For Password authenticated HSMs, that sort of segregation is maintained entirely by procedure and by trust, as you rely on personnel not to share the domain text strings, just as you rely on them not to share other passwords.

For PED authenticated HSMs, the segregation is maintained by physical and procedural control of the relevant PED Keys that each group is allowed to handle.

It can pay to pre-plan how you will divide and assign access to HSM SO space and Partitions. Cloning Domain is one aspect of such access. There is rarely much call to store objects on the SO space, so the SO function is normally purely administrative oversight, and the decisions are straightforward. Each SO takes care of just her/his own HSM, or each SO can have oversight of multiple HSMs.
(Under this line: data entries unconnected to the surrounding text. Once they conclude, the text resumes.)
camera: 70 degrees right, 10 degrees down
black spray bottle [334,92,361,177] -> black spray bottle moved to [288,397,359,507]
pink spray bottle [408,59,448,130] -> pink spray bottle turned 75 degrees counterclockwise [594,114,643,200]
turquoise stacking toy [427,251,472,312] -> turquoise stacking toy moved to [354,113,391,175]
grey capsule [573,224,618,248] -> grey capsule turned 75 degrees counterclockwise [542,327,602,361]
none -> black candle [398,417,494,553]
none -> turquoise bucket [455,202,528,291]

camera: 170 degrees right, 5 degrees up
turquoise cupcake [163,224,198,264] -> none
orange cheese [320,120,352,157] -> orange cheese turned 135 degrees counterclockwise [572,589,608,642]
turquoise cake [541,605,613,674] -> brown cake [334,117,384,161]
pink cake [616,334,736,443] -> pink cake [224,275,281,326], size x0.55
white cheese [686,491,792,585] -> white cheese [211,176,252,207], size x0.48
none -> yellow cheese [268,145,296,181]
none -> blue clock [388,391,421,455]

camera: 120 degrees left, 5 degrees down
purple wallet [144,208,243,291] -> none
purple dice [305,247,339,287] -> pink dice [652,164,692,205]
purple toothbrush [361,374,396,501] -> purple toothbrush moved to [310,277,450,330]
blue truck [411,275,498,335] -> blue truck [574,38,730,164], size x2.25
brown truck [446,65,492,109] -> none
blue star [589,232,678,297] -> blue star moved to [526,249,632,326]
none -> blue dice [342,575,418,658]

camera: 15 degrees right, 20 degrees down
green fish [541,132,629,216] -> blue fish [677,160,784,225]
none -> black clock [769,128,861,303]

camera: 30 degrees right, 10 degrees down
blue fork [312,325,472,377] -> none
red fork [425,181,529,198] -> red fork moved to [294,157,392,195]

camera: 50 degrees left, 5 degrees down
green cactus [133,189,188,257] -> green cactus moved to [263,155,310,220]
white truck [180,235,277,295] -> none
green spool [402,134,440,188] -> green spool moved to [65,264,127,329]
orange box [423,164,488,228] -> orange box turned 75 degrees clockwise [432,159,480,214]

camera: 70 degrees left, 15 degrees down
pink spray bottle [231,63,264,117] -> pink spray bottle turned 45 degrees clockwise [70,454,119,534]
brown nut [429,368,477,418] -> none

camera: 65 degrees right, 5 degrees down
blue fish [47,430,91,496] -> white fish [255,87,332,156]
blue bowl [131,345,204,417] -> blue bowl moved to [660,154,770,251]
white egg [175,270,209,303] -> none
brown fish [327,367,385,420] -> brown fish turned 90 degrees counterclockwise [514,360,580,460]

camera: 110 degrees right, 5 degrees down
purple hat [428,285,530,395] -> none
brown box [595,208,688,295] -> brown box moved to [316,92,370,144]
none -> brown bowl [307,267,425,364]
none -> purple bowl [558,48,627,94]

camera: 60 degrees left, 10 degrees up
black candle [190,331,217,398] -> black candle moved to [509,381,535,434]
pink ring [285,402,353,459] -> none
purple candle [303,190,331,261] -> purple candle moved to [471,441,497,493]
Partition access can also be straightforward, if you have no particular need to segregate access by groups or by functions or by geography or other descriptors. But, because partitions contain the working keys, certificates, and objects that are used in your business, it is more likely that some scheme must be devised and maintained to control who can do what with each HSM partition. Also, as mentioned previously, you might wish to spread out and reinforce responsibility by using MofN to ensure that administrative partition access can never be achieved by a single person operating alone. These considerations require that you plan how access controls are to be implemented and tracked, because the decisions must be made before you create the partitions.

Have your naming conventions and allotments planned out ahead of HSM initialization and partition creation, including a well-thought-out map of who should control cloning domain access for HSM SO spaces and for application partitions.